To do
Copy out every line of text in the listing below word for word, leaving out the pictures.

[[ The data open ]]

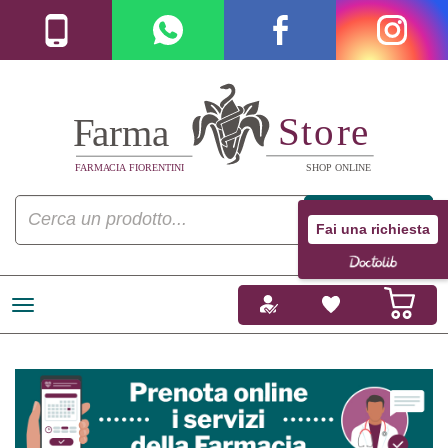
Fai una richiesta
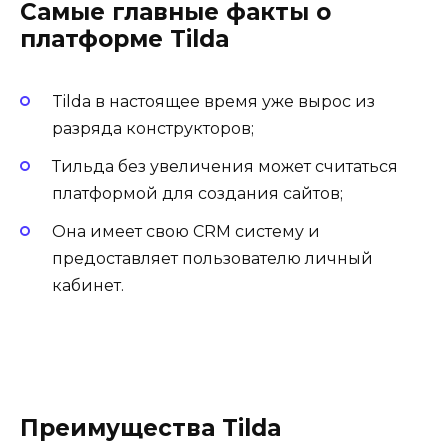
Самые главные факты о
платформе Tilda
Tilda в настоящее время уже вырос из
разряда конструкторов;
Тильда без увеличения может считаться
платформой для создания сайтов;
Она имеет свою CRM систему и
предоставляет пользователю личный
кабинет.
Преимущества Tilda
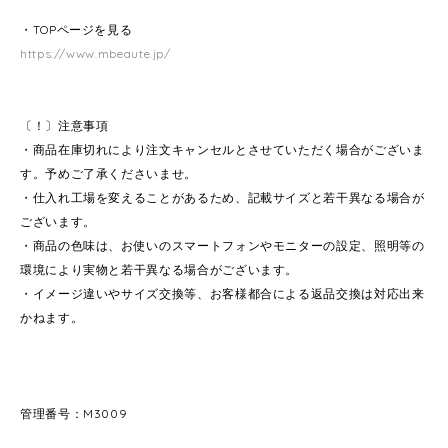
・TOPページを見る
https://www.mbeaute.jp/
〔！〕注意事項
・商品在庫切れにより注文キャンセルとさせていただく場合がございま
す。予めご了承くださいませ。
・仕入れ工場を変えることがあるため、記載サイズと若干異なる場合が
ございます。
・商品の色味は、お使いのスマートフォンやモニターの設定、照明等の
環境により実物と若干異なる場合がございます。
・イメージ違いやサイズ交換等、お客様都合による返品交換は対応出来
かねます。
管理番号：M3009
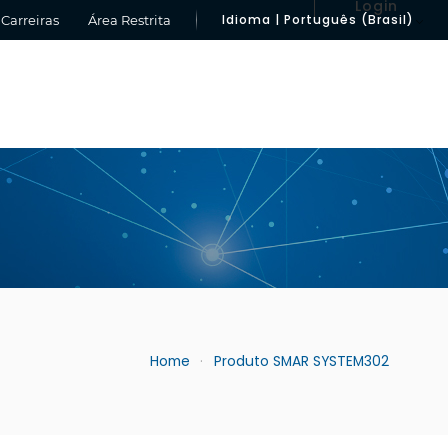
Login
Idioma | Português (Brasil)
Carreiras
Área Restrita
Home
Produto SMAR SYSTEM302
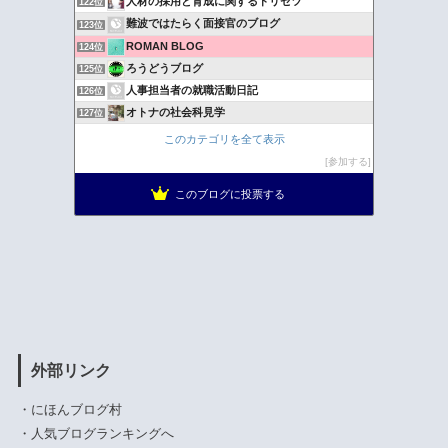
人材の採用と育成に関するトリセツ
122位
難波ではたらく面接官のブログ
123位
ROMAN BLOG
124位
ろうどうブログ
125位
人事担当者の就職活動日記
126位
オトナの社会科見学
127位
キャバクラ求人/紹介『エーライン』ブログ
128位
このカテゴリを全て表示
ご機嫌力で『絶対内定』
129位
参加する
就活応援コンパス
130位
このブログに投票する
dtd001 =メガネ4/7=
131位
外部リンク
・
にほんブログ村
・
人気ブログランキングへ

[[ The data closed ]]

Finished exercise
Fai una richiesta
Самые главные факты о
платформе Tilda
Tilda в настоящее время уже вырос из
разряда конструкторов;
Тильда без увеличения может считаться
платформой для создания сайтов;
Она имеет свою CRM систему и
предоставляет пользователю личный
кабинет.
Преимущества Tilda
・TOPページを見る
https://www.mbeaute.jp/
〔！〕注意事項
・商品在庫切れにより注文キャンセルとさせていただく場合がございま
す。予めご了承くださいませ。
・仕入れ工場を変えることがあるため、記載サイズと若干異なる場合が
ございます。
・商品の色味は、お使いのスマートフォンやモニターの設定、照明等の
環境により実物と若干異なる場合がございます。
・イメージ違いやサイズ交換等、お客様都合による返品交換は対応出来
かねます。
管理番号：M3009
Login
Idioma | Português (Brasil)
Carreiras
Área Restrita
Home
Produto SMAR SYSTEM302
人材の採用と育成に関するトリセツ
122位
難波ではたらく面接官のブログ
123位
ROMAN BLOG
124位
ろうどうブログ
125位
人事担当者の就職活動日記
126位
オトナの社会科見学
127位
キャバクラ求人/紹介『エーライン』ブログ
128位
このカテゴリを全て表示
ご機嫌力で『絶対内定』
129位
参加する
就活応援コンパス
130位
このブログに投票する
dtd001 =メガネ4/7=
131位
外部リンク
・
にほんブログ村
・
人気ブログランキングへ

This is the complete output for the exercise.